## Text passage
------------------------------------------------

I know the word is “retire.” “Roger Federer retired from tennis.” Retired... The word is awful.

You wouldn’t say you retired from college, right? Sounds terrible.

Like you, I’ve finished one big thing and I’m moving on to the next.

Like you, I’m figuring out what that is.

Graduates, I feel your pain.

I know what it’s like when people keep asking what your plan is for the rest of your life.

They ask me: “Now that you are not a professional tennis player, what do you do?”

I don’t know… and it’s OK not to know.

So what do I do with my time?
That's a very good question! Training for the Ben Nevis hike next month is ongoing, although I had another fall last Friday on a local hill which wasn't too clever. No broken legs this time though, but I left some skin at the scene and my coccyx doesn't feel great. Sit ups are on hold for now. Fortunately it doesn't seem to affect me when cycling, and I've been out of the road bike a couple of times a week getting in some miles. 

There was another part of Federer's speech which has received some attention, and that was where he contrasts the percentage of matches he won during his career (almost 80% of his 1,526 games) with the percentage of points he won in those games - "only 54%."

"Only"... Such a small word, but it's a similar situation in sports betting. If you can hit winners betting the dime line at just 51.23%, then with compounding you can be very profitable over time. Of course, no one wants to get rich slowly, so very few people actually have the mindset to achieve this, but as I wrote in 2019 here:
Given that my grandmother would be expected to pick winners at a rate of around 50%, and she's been dead for over 30 years, this didn't seem to be a hugely impossible task.
Most systems can be fairly easily improved and just by eliminating a couple of losing propositions from every 100 bets, you're in profit. 
I updated my profile a few days ago. Since day one of this blog, my profile ended with my saying that "retirement wasn't too far off and that anything made from sports investing would bring that day forward." 

Well, it didn't play out like that - it almost made my Chipotle stock split prediction look timely. In March of 2008 I turned 51, so while it was good that I was thinking about, and planning for, retirement, in hindsight the "not too far off" prediction wasn't too accurate. Maybe at that time I was still thinking early retirement was a goal, but as my career progressed it became clear that retirement wasn't the goal I once thought it was.

------------------------------------------------

## Source material
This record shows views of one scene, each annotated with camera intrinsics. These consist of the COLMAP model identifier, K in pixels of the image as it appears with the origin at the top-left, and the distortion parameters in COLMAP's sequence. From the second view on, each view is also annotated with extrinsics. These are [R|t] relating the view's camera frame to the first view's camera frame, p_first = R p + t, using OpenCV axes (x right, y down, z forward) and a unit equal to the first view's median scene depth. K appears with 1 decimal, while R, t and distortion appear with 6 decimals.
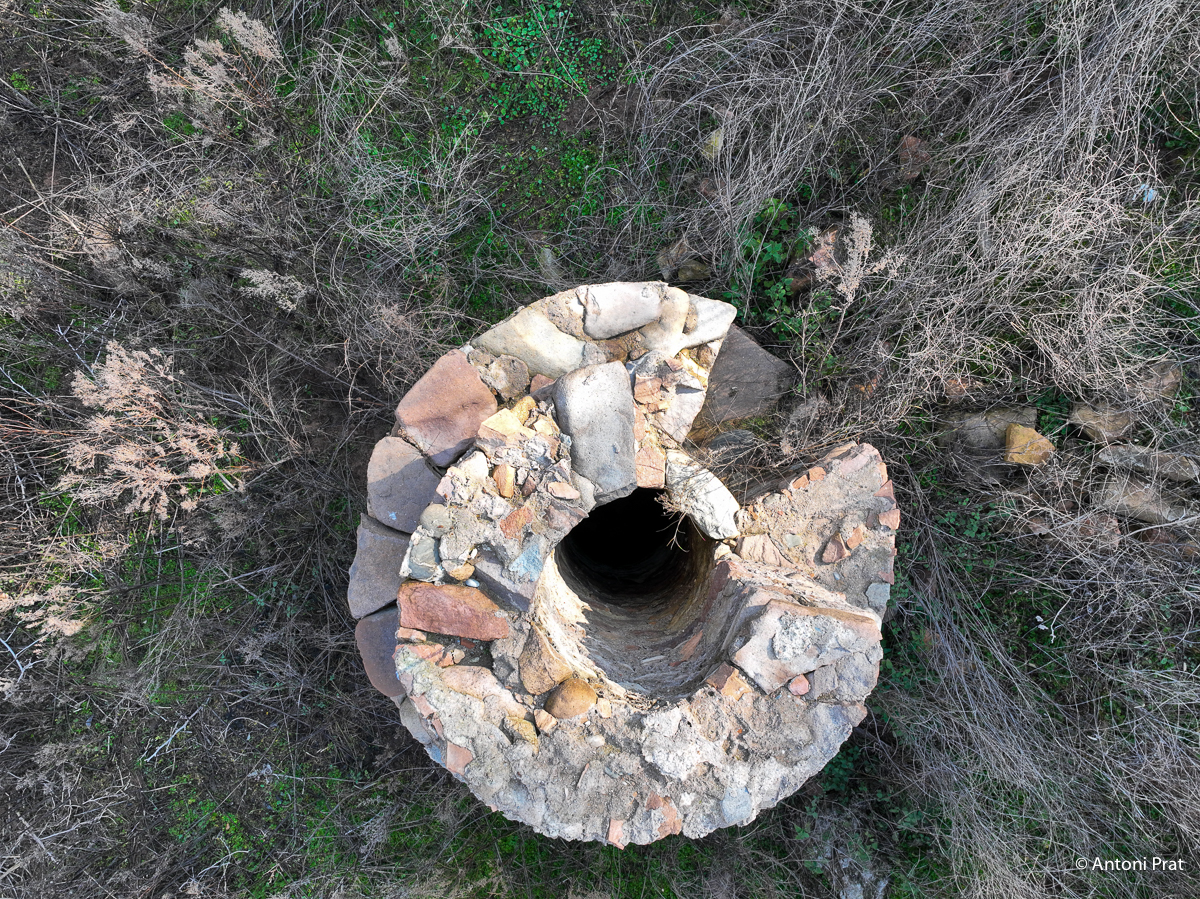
lens RADIAL K [[831.9, 0, 600.0], [0, 831.9, 449.5], [0, 0, 1]] dist [-0.000991, -0.000163]
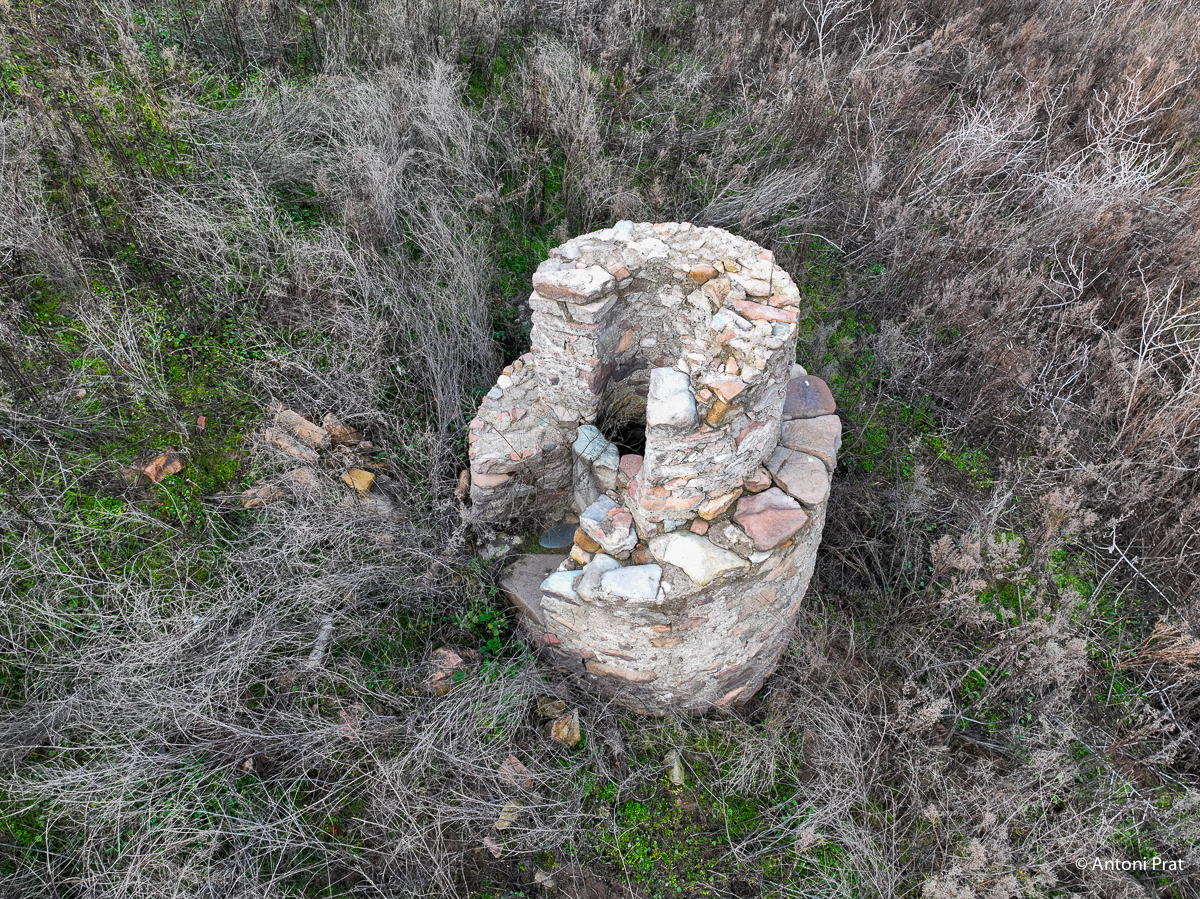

------------------------------------------------

## Required tasks
1) According to the blog post, what percentage of points did Federer win in his matches?
2) Reproduce everything in the blog post from "Most systems can" down to "thought it was.".
The material after the blog post plays no part here.

## Solutions
1) 54%

2)
Most systems can be fairly easily improved and just by eliminating a couple of losing propositions from every 100 bets, you're in profit. 
I updated my profile a few days ago. Since day one of this blog, my profile ended with my saying that "retirement wasn't too far off and that anything made from sports investing would bring that day forward." 

Well, it didn't play out like that - it almost made my Chipotle stock split prediction look timely. In March of 2008 I turned 51, so while it was good that I was thinking about, and planning for, retirement, in hindsight the "not too far off" prediction wasn't too accurate. Maybe at that time I was still thinking early retirement was a goal, but as my career progressed it became clear that retirement wasn't the goal I once thought it was.